Aromatase inhibitors and other drugs; ovarian function (surgery, radiation, drugs), chemotherapy (toxic effect on osteoblasts, can affect gonadal steroid production)
Symbiotic relationship between tumor growth and bone breakdown
Tumor secretes PTHrP, which increases RANKL, which activates osteoclasts, which secrete transforming growth factor beata, which stimulates tumor growth
Some cancers related to bone
osteosarcoma, chondrosarcoma, Ewing sarcoma, giant cell myeloma, chordoma, fibrosarcoma, lymphoma, multiple myelmoa, bone metastases
What is multiple myeloma?
A cancer of the plasma cells which reside in the bone marrow and can cause bone lesions and kidney dysfunction
What is metastasis?
A process where tumor cells spread to other places in the body, transported by the lymphatic circulation or in the blood, implanted away from original site of tumor in other places/organs
8-% of bone metastases occur from what 3 cancers?
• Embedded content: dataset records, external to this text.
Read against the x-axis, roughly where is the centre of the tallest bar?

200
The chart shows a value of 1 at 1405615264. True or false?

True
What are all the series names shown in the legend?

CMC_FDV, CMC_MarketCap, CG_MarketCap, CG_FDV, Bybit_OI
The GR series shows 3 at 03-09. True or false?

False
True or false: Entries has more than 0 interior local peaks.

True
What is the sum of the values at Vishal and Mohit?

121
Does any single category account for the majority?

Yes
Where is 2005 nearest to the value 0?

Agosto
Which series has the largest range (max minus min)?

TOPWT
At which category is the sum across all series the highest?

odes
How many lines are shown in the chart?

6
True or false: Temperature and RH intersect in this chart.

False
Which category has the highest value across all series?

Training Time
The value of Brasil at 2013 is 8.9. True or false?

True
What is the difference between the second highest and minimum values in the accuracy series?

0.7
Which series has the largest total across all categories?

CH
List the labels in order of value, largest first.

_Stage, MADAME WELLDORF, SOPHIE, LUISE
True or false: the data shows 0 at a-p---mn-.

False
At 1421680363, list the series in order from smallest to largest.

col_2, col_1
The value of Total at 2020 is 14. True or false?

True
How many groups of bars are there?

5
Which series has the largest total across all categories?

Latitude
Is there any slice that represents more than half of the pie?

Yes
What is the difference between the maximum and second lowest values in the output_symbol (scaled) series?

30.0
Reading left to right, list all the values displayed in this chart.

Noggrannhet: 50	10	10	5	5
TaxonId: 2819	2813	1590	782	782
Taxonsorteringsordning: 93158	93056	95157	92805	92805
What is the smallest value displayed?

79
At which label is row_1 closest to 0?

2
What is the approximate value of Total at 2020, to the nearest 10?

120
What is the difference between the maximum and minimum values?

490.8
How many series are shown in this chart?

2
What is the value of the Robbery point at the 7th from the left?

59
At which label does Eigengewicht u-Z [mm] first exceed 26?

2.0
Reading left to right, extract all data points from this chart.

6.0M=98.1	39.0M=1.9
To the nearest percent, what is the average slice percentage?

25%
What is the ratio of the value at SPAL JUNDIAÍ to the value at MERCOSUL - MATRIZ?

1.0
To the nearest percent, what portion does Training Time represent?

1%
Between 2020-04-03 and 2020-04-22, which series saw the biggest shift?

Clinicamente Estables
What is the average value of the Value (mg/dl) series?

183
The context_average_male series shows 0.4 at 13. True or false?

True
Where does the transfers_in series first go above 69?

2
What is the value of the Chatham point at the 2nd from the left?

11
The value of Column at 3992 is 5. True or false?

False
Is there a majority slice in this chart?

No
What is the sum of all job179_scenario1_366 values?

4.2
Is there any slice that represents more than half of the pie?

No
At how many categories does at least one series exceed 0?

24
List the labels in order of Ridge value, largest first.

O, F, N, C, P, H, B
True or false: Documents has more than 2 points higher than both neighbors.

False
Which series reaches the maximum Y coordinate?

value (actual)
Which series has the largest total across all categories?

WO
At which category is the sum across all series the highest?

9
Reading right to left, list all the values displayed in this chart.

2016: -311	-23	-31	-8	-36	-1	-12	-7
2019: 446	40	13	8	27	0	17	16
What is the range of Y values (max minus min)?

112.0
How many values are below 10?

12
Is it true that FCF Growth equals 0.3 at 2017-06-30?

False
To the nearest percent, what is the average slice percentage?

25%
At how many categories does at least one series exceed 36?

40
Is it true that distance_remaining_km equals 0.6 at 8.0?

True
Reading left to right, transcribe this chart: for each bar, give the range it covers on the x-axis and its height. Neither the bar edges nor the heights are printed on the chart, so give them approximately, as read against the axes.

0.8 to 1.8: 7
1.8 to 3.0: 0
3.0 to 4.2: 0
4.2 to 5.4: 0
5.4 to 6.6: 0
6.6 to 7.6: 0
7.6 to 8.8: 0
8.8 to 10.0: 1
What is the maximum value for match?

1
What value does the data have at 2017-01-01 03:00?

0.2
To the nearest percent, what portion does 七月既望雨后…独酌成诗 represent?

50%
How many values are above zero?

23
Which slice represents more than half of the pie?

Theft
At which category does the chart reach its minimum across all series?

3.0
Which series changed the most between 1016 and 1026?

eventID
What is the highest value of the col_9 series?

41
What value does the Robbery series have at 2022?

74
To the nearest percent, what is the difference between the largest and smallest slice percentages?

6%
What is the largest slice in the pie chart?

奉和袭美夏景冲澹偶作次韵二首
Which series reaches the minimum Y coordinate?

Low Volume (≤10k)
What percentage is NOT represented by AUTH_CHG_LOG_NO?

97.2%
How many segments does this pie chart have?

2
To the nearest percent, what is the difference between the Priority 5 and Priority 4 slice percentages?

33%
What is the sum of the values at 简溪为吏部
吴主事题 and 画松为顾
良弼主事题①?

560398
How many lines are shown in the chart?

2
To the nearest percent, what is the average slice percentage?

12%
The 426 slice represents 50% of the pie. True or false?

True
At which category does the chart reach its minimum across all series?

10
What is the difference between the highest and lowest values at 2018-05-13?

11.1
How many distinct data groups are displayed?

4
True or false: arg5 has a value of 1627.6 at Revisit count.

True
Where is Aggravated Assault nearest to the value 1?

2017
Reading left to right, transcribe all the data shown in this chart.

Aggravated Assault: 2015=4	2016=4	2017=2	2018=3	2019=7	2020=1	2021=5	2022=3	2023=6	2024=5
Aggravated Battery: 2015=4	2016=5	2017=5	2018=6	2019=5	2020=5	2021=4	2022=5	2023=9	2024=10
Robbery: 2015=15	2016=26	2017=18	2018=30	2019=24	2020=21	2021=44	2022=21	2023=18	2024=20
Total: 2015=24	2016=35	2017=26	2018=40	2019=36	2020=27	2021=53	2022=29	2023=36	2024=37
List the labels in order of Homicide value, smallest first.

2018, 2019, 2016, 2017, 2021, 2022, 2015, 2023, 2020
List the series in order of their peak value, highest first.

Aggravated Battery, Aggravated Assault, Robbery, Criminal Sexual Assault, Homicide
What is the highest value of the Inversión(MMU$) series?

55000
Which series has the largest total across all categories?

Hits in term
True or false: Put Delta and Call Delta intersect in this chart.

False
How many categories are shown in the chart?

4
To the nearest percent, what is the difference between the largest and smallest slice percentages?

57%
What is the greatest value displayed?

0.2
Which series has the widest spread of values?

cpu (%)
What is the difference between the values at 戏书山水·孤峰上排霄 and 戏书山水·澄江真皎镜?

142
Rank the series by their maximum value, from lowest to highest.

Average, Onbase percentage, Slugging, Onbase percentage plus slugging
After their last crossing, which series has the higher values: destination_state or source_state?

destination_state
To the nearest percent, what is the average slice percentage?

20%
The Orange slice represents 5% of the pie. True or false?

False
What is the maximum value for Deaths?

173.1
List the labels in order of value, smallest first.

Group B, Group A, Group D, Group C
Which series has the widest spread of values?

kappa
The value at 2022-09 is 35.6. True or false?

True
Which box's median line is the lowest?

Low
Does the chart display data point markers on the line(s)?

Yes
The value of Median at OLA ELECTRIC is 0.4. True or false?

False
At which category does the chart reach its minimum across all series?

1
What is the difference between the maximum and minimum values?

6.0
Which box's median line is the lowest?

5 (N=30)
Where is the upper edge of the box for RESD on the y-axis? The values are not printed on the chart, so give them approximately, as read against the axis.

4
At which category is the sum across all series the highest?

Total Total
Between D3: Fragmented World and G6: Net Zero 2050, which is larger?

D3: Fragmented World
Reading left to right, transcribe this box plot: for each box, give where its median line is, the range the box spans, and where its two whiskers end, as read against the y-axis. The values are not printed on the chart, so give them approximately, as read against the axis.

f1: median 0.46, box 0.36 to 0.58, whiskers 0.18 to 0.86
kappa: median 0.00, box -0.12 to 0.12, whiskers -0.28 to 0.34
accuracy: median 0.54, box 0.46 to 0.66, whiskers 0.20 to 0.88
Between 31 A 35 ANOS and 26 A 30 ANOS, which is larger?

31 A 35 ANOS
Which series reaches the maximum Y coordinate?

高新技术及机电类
prostate, breast, and lung
Osteolytic bone metastases
Increased bone resorption with little bone formation; most common in lung, renal, and breast cancer patients; skeletal destruction mediated by osteoclasts rather than tumor cells
Osteoblastic bone metastases
Increased bone formation, but poor quality. Most commonly seen in prostate cancer patients. Prostate tumor cells produce factors that stimulate osteoblast activity to produce abnormal bone; may be release of growth factors that may further stimulate tumor cell growth
Consequences of bone metastases in cancer
pain, hypercalemia (increased bone resoprtion), fractures, cancer not curable, longer time living with cancer –> skeletal manifestations influence quality of life
Cancer therapeutic strategies to treat bone metastases
radiation therapy, bisphosphonates, denosumab
Potential adverse adverse effects of bisphosphonates
Osteonecrosis of the jaw
Exercise considerations for indivduals with cancer
fall risk (neuropathy), fracture risk (secondary bone loss, metastases, post-menopausal), fatigue, immune suppression, pain, weakness
Denosumab for bone metastases in cancer
Delays time to developing first skeletal-related event, and reduces risk of multiple events in those with malignancies involving bone. Comparable efficacy to bisphosphonates. Inhibits RANKL binding to RANK
Bisphosphonates for bone metastases in cancer
Effective in controlling bone pain, hypercalemia and preventing skeletal-related events by 50%. Osteolytics lesions do not heal with bisphosphonates treatment. Osteonecorsis of the jaw a potential adverse effect.